Conheça o passado dos principais pratos da nossa gastronomia regional
Pegue a flora, junte à fauna e acrescente os temperos de imigrantes e nativos. Não tinha como dar errado a rica culinária brasileira. Basta viajar pelo país para descobrir que cada recanto tem seu prato preferido, aquele apreciado no dia-a-dia, ou ainda o especial servido só em ocasião de festa. Alguns não respeitaram o traçado geográfico e se impuseram pela proximidade da vizinhança. "A cozinha brasileira é sem fronteiras. Muitas receitas tornaram-se típicas de regiões inteiras, não só de um ou outro estado", diz Graziela Milanese, professora de História da Gastronomia da Universidade Anhembi-Morumbi. Confira, a seguir, a origem das delícias mais representativas do Oiapoque ao Chuí.
Comida é pasto
A necessidade de cada lugar formou nosso cardápio
Pampas
O charque, carne ultrassalgada e curada ao ar livre segundo técnica importada dos países andinos, era importante artigo de comércio entre o Sul e o Norte do país no século 17. Para alimentar quem as transportava, era misturada com arroz, temperos, tomate e pimentão, transformando-se no arroz de carreteiro.
Pantanal
O Pantanal só foi parcialmente desbravado pelos europeus a partir do século 17. Na bagagem, os bandeirantes levavam a mandioca e uma fome de leão, que os fazia comer o que vissem pela frente.

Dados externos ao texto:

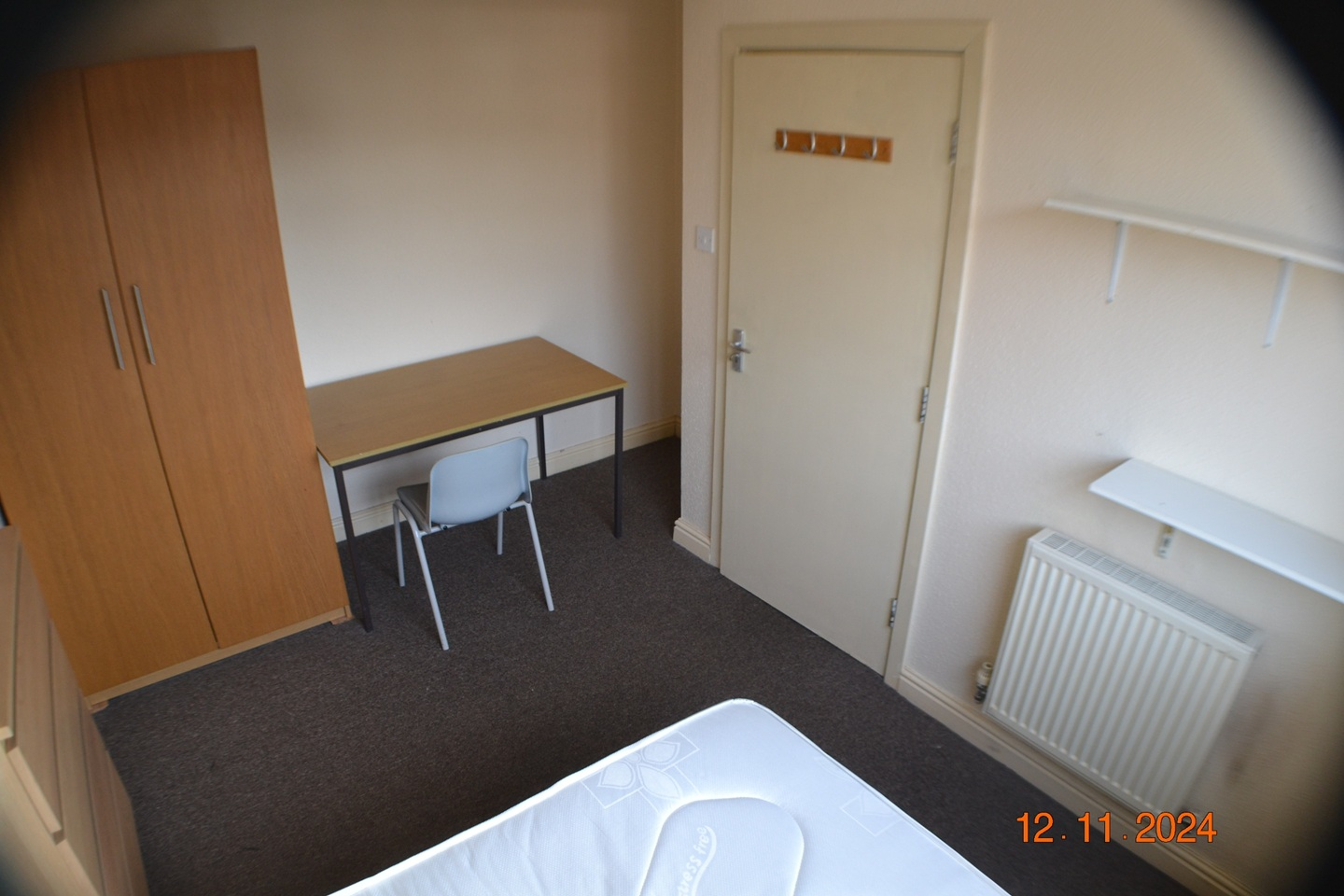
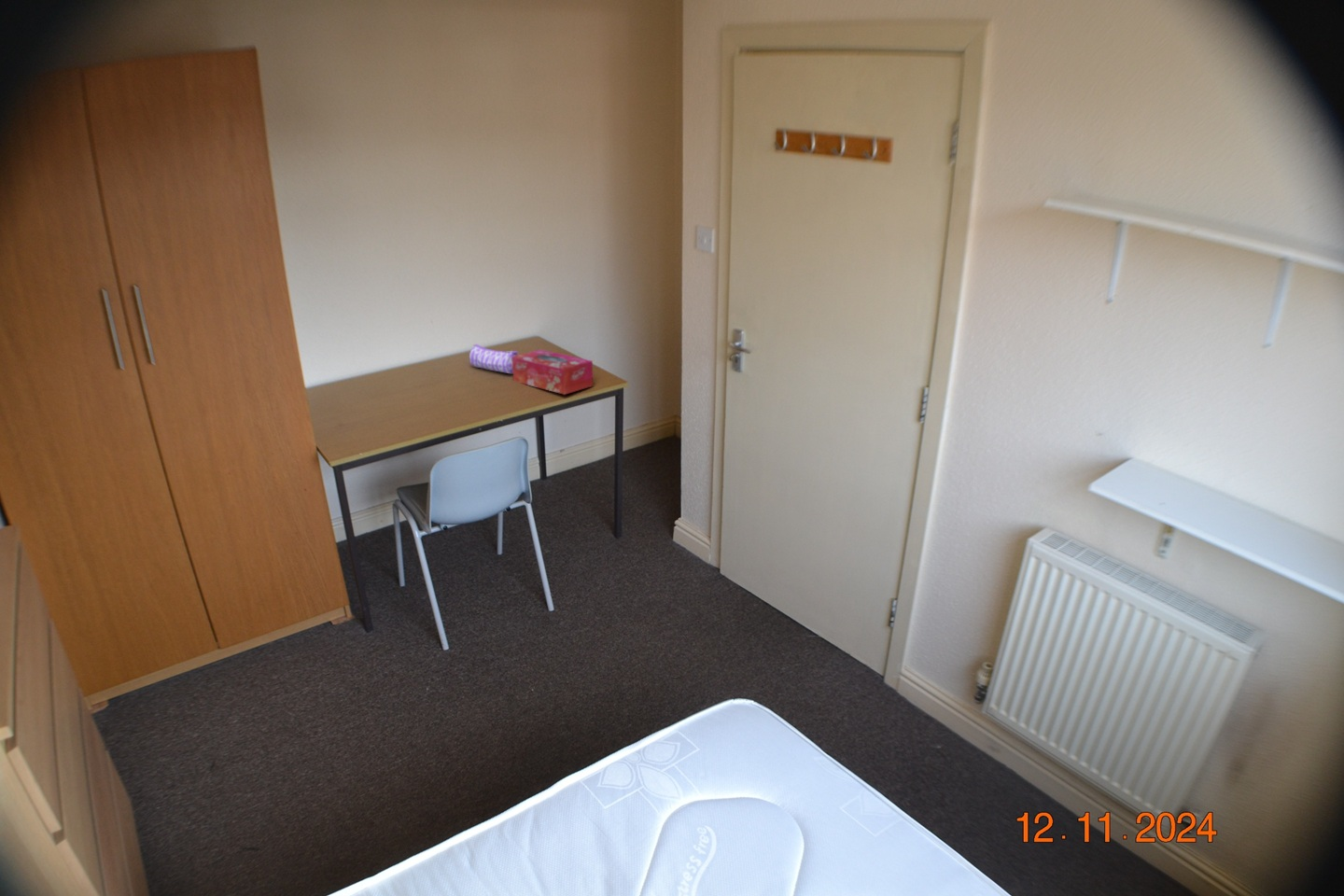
+ tissue box [512,349,594,396]
+ pencil case [469,343,519,374]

No caso, o caldo de piranha: peixe bem cozido, com temperos e mandioca ralada.
Pará
O pato com tucupi é o prato principal do Círio de Nazaré, a festa católica considerada o Natal paraense. O ingrediente mais importante é o tucupi, líquido extraído da mandioca brava, que aparece em várias receitas da região. Era vendido, originalmente, nas barracas beneficentes das feiras.
Goiás
O primeiro índio que comeu pequi deve ter se arrependido: o fruto, natural do cerrado, é cheio de espinhos minúsculos. Não por acaso, por séculos ele só servia para fazer sabão. Até que se descobriu um jeitinho de morder a iguaria. Hoje, o arroz de pequi é o prato mais famoso da culinária goiana.
São Paulo
Os mouros faziam o cuscuz com arroz ou trigo. No Brasil, a massa passou a ser de milho e ganhou o país. Em São Paulo, ganhou roupa de festa. Provavelmente graças aos portugueses, foi incrementado com palmito, azeitona, sardinha e camarão.
Interior do Sudeste
Comerciantes que cruzavam o país, os tropeiros criaram seu próprio feijão: sem caldo (portanto mais fácil de transportar), misturado à farinha de mandioca. Originalmente paulista, o feijão tropeiro é destaque da culinária mineira, região onde a receita foi sabiamente aprimorada.
Sertão nordestino
Versão menos salgada da carne-seca, a carne de charque é curada por menos tempo. Virou símbolo de Nordeste porque o Rio Grande do Norte e o Ceará deram início a sua industrialização. No fim do século 17, era distribuída pelos rios. Originalmente feita de sobras, hoje existe até em versão nobre.
Pernambuco
Patrimônio de Pernambuco, o bolo Souza Leão é à base de mandioca, coco e açúcar, muito açúcar. Segundo registros, foi servido pela primeira vez a dom Pedro II (1825-1891). Os pesquisadores acreditam que todas as receitas que aparecem são variações do bolo criado por Rita de Cássia Souza Leão Bezerra Cavalcanti.
Bahia
Em iorubá, acarajé quer dizer "comer fogo". Bolinho de feijão-fradinho frito em dendê de origem africana, surgiu no Brasil colonial, quando as escravas vendiam o quitute em tabuleiros. A renda ia para "fazer o santo", a iniciação no candomblé. É considerada até hoje comida sagrada, ofertada aos orixás.
Rio de Janeiro
A feijoada não surgiu na senzala. O prato foi obra dos portugueses, que colocaram feijão no cozido de carnes, legumes e verduras que comiam. A versão feita com feijão-preto é carioca. No restante do país, também são usados grãos mais claros (e leves).
Paraná
A receita de barreado, original dos caboclos, ganhou fama há cerca de 200 anos, durante o entrudo, a versão portuguesa do carnaval. Os foliões saíam às ruas e deixavam a carne cozinhando em panela de barro lacrada. Na volta, estava pronto. Come-se com banana e farinha.